Parallel Scalability of CESM

I am testing parallel scalability of CESM - CAM4 standalone model of cubed sphere grid for quarter degree resolution in the HPC installed in our institution.

422 nodes are available in total and the model is not scalable beyond 20 nodes.

Could you please help on troubleshooting process for this problem?





I can try - what version of the model do you have?  What hardware including node and network?  What model configuration?   

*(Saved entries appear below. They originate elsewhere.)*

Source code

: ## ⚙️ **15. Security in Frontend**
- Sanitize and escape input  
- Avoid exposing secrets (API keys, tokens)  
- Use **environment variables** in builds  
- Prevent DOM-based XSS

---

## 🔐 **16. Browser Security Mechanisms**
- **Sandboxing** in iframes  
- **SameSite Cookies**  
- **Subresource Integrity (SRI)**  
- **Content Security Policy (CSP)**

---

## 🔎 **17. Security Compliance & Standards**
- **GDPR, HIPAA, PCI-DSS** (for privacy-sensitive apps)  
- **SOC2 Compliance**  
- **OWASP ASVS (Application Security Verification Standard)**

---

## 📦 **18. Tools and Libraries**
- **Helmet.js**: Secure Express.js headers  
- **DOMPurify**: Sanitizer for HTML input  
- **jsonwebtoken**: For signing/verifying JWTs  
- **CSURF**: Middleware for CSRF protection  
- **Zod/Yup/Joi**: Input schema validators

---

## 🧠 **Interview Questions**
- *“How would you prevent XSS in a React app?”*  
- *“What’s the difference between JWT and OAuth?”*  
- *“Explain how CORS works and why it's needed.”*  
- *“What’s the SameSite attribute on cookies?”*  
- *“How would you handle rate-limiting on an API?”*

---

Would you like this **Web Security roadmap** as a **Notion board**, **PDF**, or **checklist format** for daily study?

I expect scaling for the ne120 cubed sphere dycore to be close to linear out to 86400 mpi tasks.   

CESM Software Engineer


Hi Jedwards,

The hardware specification is,

  • Basic configuration: 
    GPU: 2x NVIDIA K40 (12GB, 2880 CUDA cores)
    Xeon Phi: 2x Intel Xeon Phi 7120P (16GB, 1.238 GHz, 61 cores)
    CPU: 2x E5-2680 v3 2.5GHz/12-Core 
    RAM: 62 GB 

  • 8 CPU, 8 GPU and 4 Xeon Phi nodes have 505 GB RAM each
  • Total number of compute nodes: 422 
    CPU nodes: 238
    GPU accelerated nodes: 161 
    Xeon Phi co-processor nodes: 23 

I am using CESM1.2.0





What model configuration and which of these nodes are you using.   The CPU nodes are appropriate for CESM, but there is no support for GPU nodes and CESM has not performed well on phi.  Which nodes did you use for the scaling study?   You also didn't say anything about network.

CESM Software Engineer


Model configuration:

$CAMCFG/configure -fc_type pgi -fc mpif90 -cc mpicc -dyn se -hgrid ne120np4 -spmd-ntasks120-phys cam4 -chem none -nosmp-test

CPU, mic and GPU nodes are all having the same architecture here and I am running on all these three nodes. I am not using any of the GPU or mic cards. Although, I tried running CESM only in CPU nodes and the scalability results are same.


Regarding system and network:

HP Proliant XL230a Gen9 and XL250a Gen9 based cluster (Intel Xeon E5-2680v3 @ 2.5 GHz dual twelve-core CPU and dual 2880-core NVIDIA Kepler K40 GPU nodes) w/Infiniband


Rmax = 524.40 TFlops

Rpeak = 861.74 TFlops